What to work on
Could you restate the material from its first line through the line containing "collection date as typed: 23 Mar 1895", replacing "determined by" with "identified by" and leaving everything else unchanged?

Provided data
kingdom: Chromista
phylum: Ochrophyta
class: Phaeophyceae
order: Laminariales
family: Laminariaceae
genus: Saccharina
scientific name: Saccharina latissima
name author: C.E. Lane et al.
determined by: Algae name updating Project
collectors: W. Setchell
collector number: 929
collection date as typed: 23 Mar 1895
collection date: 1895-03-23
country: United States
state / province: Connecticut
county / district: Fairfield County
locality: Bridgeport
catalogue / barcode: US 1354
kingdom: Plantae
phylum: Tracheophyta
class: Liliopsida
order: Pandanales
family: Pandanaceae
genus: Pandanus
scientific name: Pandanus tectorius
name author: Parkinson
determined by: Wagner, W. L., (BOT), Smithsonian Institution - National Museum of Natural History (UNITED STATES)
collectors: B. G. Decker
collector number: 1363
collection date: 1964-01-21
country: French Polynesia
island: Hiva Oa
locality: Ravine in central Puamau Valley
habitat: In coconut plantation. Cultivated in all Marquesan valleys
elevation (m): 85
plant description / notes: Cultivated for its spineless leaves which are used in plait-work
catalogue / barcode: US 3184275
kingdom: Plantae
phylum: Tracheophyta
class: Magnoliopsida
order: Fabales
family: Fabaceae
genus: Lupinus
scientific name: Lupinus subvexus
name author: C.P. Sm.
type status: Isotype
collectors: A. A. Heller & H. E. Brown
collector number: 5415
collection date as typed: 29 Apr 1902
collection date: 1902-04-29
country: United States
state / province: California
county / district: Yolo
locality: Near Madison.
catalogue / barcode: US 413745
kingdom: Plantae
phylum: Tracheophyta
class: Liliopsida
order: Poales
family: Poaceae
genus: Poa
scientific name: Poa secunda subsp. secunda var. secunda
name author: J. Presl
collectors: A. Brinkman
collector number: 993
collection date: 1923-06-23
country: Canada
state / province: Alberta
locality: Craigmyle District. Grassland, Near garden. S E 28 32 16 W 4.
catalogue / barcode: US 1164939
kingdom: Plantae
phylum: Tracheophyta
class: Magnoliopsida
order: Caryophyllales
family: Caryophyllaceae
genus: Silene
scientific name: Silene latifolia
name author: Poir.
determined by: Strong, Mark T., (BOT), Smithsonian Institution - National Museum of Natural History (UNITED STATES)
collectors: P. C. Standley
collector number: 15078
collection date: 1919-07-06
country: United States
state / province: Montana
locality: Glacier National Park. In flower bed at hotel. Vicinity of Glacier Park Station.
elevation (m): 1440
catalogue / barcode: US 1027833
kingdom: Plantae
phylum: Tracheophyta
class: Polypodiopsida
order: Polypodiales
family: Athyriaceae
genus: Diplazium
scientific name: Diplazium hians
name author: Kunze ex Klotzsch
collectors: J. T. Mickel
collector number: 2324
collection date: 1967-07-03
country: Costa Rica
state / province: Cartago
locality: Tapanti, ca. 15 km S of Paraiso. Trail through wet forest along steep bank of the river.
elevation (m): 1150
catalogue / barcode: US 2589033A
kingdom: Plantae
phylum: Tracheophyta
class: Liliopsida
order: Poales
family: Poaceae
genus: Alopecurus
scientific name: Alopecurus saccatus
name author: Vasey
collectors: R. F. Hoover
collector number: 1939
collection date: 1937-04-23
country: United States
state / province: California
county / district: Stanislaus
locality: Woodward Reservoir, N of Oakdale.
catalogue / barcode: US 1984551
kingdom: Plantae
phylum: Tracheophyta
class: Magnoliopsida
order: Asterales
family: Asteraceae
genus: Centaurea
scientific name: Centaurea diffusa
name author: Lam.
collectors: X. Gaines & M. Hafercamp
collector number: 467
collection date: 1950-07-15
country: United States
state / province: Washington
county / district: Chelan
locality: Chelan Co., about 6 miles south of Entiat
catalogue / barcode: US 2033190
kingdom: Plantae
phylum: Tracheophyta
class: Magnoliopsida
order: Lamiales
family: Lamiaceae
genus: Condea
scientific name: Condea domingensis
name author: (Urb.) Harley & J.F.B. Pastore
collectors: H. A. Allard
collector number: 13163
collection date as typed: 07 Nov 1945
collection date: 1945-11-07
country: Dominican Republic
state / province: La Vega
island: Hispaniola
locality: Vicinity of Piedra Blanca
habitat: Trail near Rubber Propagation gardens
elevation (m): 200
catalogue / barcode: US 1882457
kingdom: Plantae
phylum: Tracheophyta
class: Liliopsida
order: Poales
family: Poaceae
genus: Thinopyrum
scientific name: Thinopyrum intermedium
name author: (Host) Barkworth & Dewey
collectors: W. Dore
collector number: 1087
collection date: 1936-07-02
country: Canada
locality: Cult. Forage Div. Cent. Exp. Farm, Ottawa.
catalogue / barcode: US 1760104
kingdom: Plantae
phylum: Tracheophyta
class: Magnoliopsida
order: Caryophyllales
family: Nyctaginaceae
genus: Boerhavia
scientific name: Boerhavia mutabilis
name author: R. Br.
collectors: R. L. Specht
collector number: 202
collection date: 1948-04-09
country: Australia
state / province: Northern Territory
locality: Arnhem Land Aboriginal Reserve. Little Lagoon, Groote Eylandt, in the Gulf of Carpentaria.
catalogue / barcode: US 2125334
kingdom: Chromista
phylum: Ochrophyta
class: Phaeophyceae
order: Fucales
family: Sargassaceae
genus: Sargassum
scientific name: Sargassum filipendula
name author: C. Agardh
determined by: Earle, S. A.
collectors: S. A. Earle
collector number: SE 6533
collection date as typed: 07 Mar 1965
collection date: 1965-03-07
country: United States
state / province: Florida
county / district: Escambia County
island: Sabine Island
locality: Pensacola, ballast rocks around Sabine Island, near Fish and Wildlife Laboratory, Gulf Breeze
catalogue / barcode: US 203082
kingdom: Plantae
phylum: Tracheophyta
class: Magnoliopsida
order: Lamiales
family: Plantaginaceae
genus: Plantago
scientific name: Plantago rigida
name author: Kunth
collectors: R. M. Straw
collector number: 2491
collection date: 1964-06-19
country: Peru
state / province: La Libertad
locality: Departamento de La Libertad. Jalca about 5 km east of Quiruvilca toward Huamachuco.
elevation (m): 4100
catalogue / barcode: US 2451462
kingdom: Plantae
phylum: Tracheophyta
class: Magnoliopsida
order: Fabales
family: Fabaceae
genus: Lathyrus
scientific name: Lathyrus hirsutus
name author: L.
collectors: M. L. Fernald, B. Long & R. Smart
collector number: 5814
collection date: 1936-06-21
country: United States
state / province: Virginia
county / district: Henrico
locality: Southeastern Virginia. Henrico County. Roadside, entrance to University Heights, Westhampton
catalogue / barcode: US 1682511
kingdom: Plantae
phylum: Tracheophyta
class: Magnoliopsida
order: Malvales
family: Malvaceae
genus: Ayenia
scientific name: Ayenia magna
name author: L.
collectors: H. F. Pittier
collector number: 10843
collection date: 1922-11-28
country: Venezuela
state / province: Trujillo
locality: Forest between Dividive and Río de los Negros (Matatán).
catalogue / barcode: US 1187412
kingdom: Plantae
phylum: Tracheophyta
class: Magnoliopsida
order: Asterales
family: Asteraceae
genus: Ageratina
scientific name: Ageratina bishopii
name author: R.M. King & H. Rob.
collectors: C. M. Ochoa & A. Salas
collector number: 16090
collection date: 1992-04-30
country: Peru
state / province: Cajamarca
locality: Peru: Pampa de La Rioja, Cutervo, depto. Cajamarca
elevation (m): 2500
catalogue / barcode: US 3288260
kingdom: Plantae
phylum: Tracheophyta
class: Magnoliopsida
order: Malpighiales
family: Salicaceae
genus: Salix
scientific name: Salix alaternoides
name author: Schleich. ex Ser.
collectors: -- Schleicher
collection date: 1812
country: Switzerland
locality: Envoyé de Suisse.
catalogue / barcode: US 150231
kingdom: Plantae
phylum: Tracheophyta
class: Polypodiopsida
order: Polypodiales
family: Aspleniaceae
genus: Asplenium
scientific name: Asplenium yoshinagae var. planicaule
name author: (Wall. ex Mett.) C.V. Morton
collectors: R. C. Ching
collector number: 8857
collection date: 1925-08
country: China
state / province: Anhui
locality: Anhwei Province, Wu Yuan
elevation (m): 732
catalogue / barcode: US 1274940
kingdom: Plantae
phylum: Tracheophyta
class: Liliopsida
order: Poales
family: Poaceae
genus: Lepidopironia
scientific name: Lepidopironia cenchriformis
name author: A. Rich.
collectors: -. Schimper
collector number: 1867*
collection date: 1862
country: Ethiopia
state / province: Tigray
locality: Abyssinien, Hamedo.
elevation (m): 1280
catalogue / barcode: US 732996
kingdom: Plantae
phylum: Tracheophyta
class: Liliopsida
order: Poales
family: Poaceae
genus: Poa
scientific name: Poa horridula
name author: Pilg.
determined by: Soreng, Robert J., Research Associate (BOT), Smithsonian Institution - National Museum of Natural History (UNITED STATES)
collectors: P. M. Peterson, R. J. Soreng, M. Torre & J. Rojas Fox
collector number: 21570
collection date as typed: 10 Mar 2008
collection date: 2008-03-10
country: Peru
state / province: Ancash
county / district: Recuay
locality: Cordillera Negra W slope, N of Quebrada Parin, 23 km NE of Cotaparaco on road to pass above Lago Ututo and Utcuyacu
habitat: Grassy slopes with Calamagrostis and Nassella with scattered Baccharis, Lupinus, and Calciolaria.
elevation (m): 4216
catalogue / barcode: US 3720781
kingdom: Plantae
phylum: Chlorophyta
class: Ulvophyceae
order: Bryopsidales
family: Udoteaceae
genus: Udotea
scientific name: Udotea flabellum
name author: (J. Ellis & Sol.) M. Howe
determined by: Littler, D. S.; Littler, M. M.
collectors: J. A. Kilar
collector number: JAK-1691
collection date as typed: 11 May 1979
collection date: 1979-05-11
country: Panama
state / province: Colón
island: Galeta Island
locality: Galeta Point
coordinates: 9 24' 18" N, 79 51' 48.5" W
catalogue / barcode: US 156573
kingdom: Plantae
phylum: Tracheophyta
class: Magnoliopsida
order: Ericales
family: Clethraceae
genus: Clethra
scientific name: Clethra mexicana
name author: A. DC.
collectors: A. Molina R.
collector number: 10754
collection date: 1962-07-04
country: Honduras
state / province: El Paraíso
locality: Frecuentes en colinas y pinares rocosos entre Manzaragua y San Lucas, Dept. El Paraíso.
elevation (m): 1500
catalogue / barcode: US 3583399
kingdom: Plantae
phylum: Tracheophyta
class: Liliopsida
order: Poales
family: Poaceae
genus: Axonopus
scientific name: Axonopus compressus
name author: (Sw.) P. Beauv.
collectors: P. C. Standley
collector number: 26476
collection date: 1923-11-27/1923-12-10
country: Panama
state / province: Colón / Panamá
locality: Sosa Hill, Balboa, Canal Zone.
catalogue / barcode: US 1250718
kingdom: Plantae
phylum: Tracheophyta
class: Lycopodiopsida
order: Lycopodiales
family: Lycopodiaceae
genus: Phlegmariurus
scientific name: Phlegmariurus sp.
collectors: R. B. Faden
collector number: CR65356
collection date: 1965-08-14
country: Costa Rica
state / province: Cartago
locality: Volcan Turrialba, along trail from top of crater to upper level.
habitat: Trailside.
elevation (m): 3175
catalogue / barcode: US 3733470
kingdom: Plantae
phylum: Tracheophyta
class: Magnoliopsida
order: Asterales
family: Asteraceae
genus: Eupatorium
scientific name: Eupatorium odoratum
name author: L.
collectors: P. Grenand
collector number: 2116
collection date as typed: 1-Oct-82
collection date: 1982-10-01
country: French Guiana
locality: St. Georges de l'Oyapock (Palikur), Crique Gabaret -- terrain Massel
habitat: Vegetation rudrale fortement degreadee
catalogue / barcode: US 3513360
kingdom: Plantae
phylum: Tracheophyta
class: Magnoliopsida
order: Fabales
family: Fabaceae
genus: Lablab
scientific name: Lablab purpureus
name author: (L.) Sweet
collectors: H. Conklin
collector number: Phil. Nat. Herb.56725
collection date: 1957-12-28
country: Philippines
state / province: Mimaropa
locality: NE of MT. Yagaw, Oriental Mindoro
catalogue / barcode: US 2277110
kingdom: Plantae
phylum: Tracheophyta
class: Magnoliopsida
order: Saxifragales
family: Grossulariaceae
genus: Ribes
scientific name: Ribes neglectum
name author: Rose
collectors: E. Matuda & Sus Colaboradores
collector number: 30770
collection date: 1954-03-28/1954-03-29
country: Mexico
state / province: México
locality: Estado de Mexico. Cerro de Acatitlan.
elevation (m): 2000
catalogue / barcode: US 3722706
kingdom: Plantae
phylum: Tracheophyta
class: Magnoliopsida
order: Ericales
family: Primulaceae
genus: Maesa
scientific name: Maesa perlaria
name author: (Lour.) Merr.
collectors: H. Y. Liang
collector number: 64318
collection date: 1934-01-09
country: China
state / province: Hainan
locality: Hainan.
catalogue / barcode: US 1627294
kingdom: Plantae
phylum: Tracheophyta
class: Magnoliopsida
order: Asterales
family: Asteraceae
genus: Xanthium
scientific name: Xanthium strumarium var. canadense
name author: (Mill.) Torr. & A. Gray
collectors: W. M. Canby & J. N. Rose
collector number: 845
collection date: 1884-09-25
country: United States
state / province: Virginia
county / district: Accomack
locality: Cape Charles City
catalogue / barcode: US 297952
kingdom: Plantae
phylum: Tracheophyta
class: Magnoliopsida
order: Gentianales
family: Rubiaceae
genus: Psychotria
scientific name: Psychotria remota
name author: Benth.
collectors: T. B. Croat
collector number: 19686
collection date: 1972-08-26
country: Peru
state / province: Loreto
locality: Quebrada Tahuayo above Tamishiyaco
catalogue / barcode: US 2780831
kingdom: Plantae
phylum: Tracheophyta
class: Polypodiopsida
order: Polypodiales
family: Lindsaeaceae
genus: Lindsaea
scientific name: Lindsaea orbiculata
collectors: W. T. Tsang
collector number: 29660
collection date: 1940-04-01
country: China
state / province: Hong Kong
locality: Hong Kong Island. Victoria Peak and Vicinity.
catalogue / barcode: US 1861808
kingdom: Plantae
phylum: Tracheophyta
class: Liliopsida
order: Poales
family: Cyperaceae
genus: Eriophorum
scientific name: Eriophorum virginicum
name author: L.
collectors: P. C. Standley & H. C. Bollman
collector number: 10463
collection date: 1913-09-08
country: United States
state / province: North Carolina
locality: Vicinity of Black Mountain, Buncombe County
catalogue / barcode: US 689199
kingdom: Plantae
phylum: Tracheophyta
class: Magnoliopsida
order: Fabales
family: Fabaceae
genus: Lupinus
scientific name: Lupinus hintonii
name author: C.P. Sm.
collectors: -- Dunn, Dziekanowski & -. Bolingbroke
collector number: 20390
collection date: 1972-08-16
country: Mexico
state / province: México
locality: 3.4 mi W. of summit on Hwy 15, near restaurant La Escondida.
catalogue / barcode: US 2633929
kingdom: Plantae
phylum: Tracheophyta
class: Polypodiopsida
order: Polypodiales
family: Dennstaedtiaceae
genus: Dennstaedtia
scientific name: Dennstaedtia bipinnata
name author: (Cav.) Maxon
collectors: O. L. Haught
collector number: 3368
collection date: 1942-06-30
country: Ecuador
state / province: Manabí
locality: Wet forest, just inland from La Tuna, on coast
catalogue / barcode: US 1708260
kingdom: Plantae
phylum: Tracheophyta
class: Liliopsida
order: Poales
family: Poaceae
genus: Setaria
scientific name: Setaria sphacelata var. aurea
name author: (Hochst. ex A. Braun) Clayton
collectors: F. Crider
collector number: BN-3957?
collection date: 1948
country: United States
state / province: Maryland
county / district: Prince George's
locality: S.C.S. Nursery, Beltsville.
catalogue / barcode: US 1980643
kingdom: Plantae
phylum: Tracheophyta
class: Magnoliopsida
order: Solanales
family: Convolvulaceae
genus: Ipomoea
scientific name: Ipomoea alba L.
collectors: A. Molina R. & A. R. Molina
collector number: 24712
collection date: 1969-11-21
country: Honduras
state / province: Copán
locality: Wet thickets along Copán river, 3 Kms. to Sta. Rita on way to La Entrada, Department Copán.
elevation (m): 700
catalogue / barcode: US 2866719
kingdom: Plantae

Written response
kingdom: Chromista
phylum: Ochrophyta
class: Phaeophyceae
order: Laminariales
family: Laminariaceae
genus: Saccharina
scientific name: Saccharina latissima
name author: C.E. Lane et al.
identified by: Algae name updating Project
collectors: W. Setchell
collector number: 929
collection date as typed: 23 Mar 1895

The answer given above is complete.